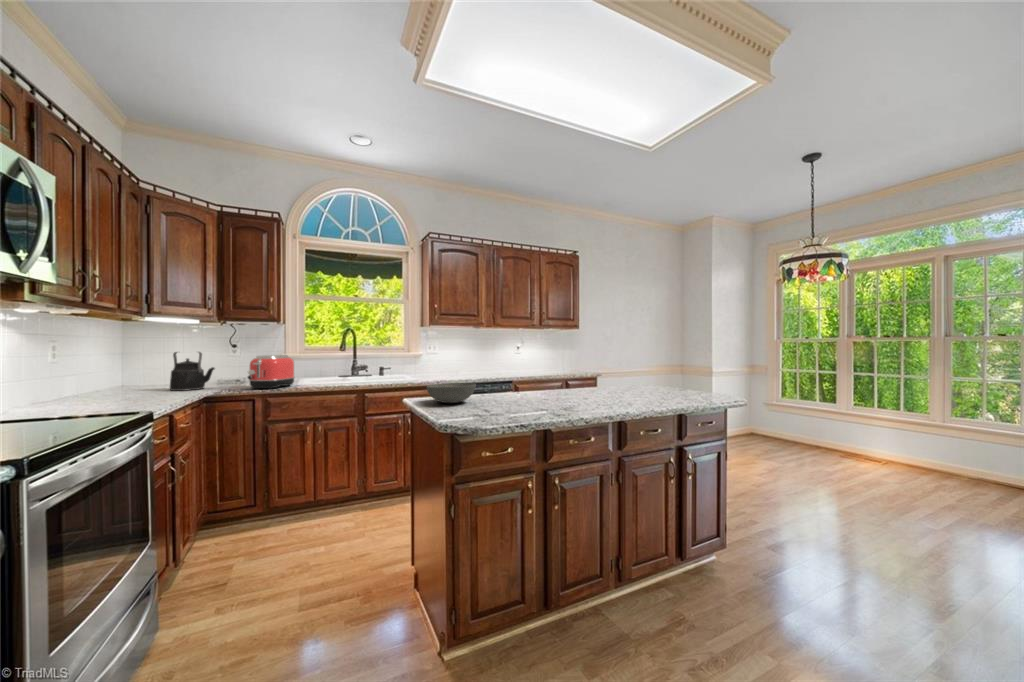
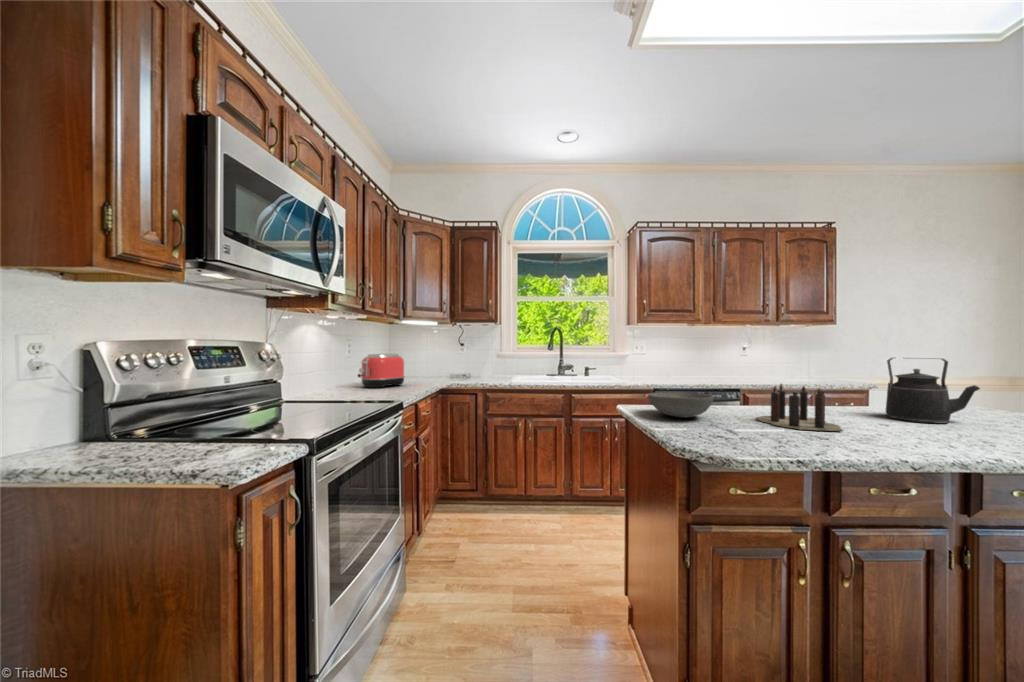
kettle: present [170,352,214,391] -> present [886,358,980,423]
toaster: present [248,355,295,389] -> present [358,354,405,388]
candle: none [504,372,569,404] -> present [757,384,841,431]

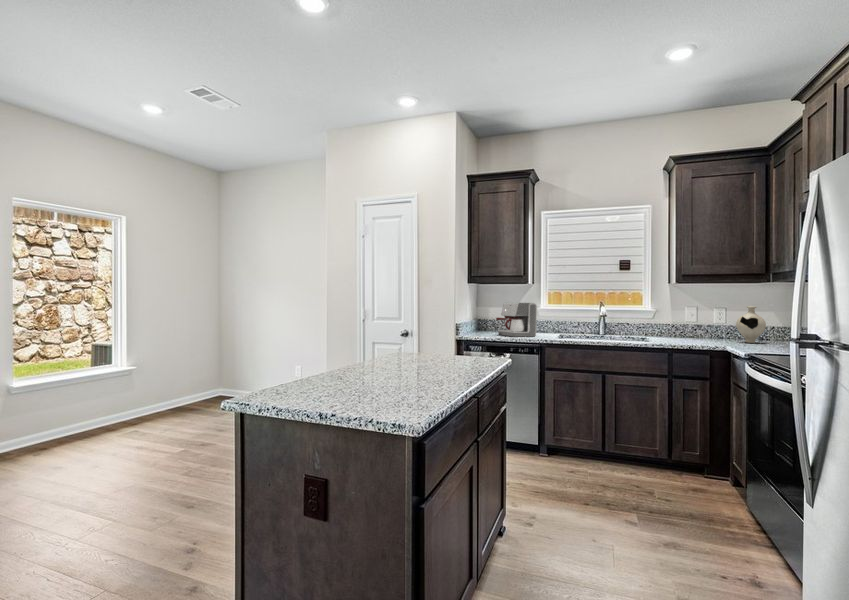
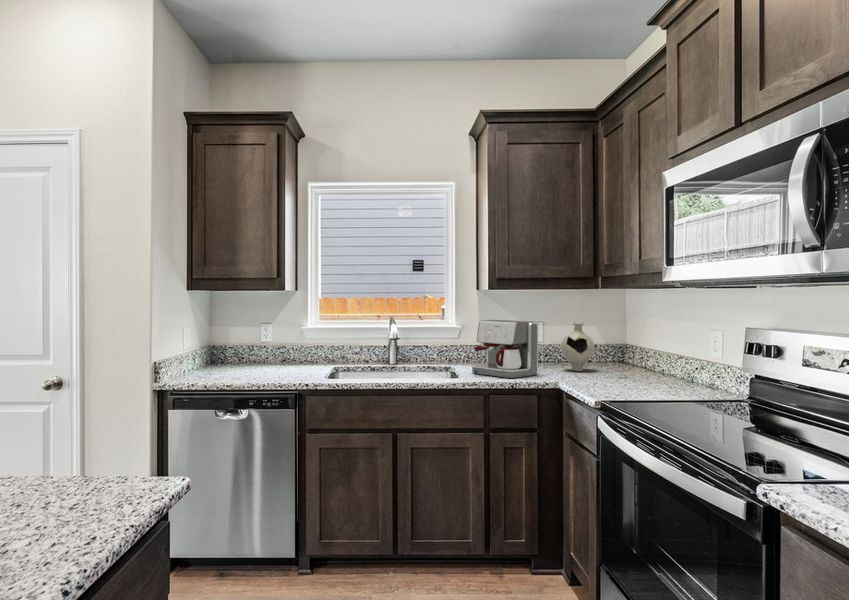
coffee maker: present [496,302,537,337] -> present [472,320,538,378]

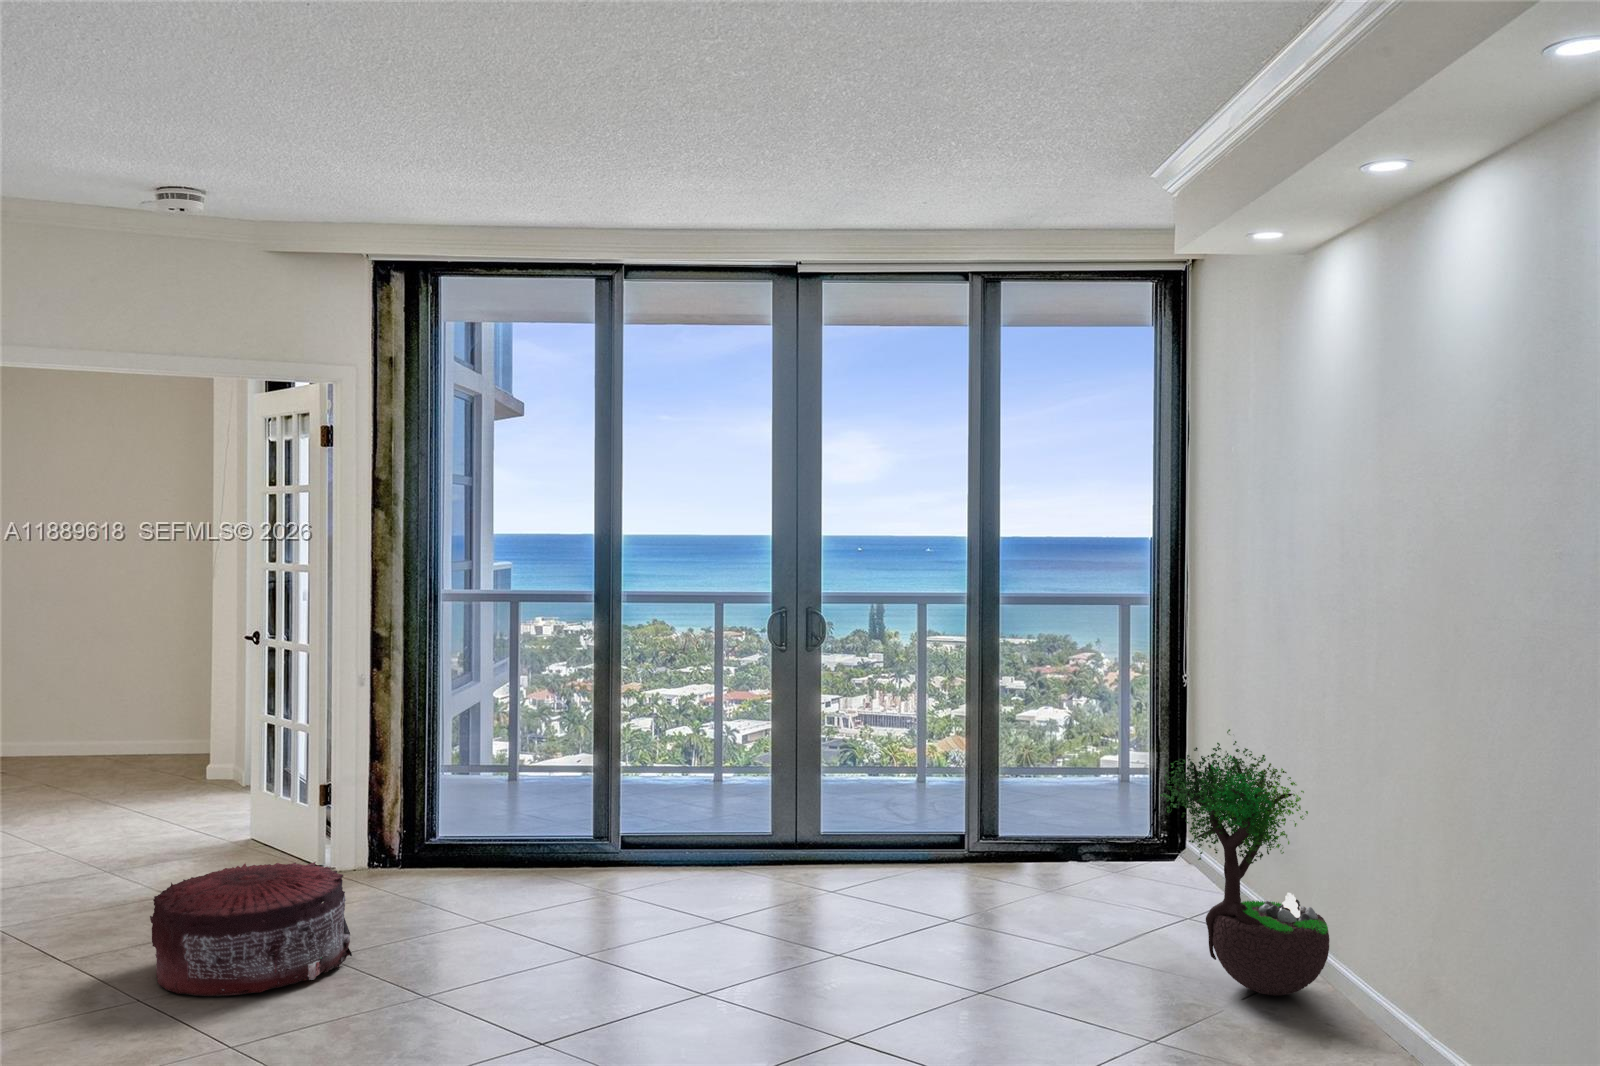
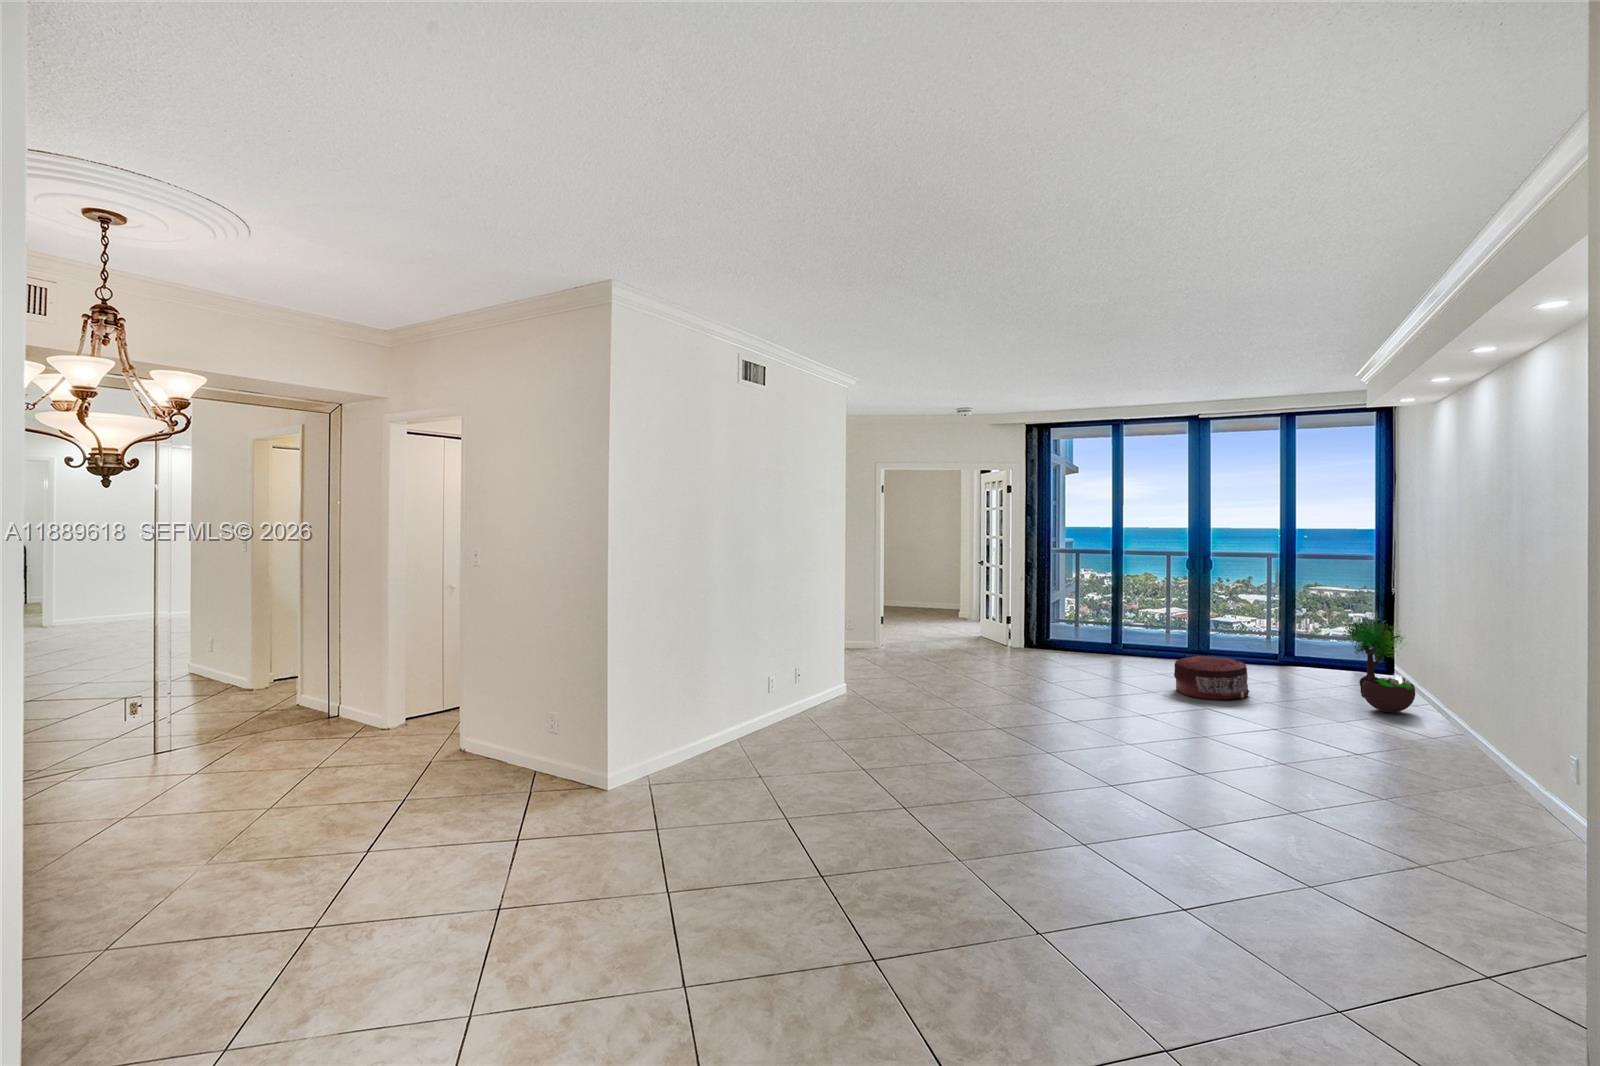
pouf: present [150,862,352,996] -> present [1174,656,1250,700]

• _THE TASK_: Your answer must be exactly the lines from the one with "toaster: present [248,355,295,389]" through the last line of the entries, both included, with no pictures; please add nothing else.

• _TASK ANSWER_:
toaster: present [248,355,295,389] -> present [358,354,405,388]
candle: none [504,372,569,404] -> present [757,384,841,431]

coffee maker: present [496,302,537,337] -> present [472,320,538,378]

pouf: present [150,862,352,996] -> present [1174,656,1250,700]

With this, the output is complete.